Text section
• • • • •

TYNGSBORO -- A citizens petition to prohibit marijuana establishments from coming to Tyngsboro is one of several major articles that will be voted on at Town Meeting on Tuesday. Town Meeting will begin at 7 p.m. at Tyngsboro Elementary School, 205 Westford Road.

The petition led by lifelong resident Ann Tinnirella -- Article 28 -- has received over 120 signatures, according to documents obtained by The Sun.

"The bottom line is, we don't want it in the town. It doesn't matter if people want to smoke it. I don't judge anybody," Tinnirella said last week. "We're not taking their right away to smoke it, we're not taking their right away to grow it in the backyard. We're not taking those rights away. We want to take the right away for anybody to come in here and put a pot shop -- a retail facility -- anywhere they want up and down Middlesex Ave."

• • • • •

Data provided
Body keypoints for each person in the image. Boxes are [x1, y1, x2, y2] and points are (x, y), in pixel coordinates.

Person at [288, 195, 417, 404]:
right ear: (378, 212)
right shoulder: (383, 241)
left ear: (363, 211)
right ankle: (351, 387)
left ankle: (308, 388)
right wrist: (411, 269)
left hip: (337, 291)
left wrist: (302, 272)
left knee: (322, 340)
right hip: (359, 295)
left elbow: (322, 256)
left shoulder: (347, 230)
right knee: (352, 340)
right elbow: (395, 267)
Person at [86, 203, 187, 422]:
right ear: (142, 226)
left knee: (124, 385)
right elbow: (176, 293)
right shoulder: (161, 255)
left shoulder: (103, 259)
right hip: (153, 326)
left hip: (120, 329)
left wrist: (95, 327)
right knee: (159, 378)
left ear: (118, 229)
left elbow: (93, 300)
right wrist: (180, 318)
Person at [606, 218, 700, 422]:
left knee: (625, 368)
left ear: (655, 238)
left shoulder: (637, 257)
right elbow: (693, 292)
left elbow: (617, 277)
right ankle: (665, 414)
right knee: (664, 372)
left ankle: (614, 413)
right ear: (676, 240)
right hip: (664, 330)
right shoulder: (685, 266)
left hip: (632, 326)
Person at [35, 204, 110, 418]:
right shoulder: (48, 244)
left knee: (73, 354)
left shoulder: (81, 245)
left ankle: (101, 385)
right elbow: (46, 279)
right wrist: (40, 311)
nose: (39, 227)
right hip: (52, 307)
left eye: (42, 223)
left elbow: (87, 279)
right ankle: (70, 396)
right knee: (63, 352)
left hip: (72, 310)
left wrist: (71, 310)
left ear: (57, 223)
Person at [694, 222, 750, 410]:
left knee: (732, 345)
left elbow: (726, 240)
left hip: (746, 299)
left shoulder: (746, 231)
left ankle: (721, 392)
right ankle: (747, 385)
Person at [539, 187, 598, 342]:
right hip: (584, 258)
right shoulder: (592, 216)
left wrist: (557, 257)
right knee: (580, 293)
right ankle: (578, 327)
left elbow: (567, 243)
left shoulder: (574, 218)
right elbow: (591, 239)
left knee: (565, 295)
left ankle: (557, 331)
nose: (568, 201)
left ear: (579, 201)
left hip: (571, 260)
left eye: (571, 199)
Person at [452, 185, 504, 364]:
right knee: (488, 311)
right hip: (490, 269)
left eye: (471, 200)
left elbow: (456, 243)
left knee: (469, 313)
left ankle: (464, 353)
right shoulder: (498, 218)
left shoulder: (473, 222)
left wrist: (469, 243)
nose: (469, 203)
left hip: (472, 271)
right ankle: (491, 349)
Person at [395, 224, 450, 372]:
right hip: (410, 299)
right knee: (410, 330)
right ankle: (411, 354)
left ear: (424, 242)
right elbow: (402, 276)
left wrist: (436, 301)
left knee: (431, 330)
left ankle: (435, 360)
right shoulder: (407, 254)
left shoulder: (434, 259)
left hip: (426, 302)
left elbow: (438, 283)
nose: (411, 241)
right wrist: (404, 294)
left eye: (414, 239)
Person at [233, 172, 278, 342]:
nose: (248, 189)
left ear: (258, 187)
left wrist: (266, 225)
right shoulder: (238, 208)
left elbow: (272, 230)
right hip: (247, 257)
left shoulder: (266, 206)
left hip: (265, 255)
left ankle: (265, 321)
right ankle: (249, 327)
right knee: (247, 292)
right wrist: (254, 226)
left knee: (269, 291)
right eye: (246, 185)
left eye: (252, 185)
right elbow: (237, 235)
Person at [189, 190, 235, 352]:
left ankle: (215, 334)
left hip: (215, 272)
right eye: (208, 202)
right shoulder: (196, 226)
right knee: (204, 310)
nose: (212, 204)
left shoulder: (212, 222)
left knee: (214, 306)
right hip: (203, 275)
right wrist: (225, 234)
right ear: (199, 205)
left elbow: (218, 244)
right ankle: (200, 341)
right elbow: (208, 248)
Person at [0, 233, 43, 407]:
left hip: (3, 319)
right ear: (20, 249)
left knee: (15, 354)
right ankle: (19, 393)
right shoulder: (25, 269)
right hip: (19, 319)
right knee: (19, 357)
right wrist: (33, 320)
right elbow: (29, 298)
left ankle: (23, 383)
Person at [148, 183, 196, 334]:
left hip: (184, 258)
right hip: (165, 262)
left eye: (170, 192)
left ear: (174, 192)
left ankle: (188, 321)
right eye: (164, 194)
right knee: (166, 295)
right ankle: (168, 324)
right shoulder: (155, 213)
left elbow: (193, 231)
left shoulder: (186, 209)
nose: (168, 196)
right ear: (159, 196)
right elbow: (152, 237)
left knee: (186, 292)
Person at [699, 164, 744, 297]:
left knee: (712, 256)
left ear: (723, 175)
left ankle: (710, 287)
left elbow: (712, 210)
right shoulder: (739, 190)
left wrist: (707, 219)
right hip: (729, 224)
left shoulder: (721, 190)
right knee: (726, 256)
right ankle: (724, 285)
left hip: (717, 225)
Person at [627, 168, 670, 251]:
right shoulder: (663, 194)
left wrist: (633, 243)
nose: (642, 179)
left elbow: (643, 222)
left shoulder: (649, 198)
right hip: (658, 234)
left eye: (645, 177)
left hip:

• • • • •

Problems to solve
a: Quote the Tyngsboro article between "TYNGSBORO -- A" and "205 Westford Road.", inclusive.
b: In the Tyngsboro article, where will Town Meeting be held?
c: How would you render this sentence from the Tyngsboro article in Spanish: "Town Meeting will begin at 7 p.m. at Tyngsboro Elementary School, 205 Westford Road."

Results in order
a:
TYNGSBORO -- A citizens petition to prohibit marijuana establishments from coming to Tyngsboro is one of several major articles that will be voted on at Town Meeting on Tuesday. Town Meeting will begin at 7 p.m. at Tyngsboro Elementary School, 205 Westford Road.

b: At Tyngsboro Elementary School, 205 Westford Road.

c: La Asamblea Municipal comenzará a las 7 p. m. en la Escuela Primaria de Tyngsboro, 205 Westford Road.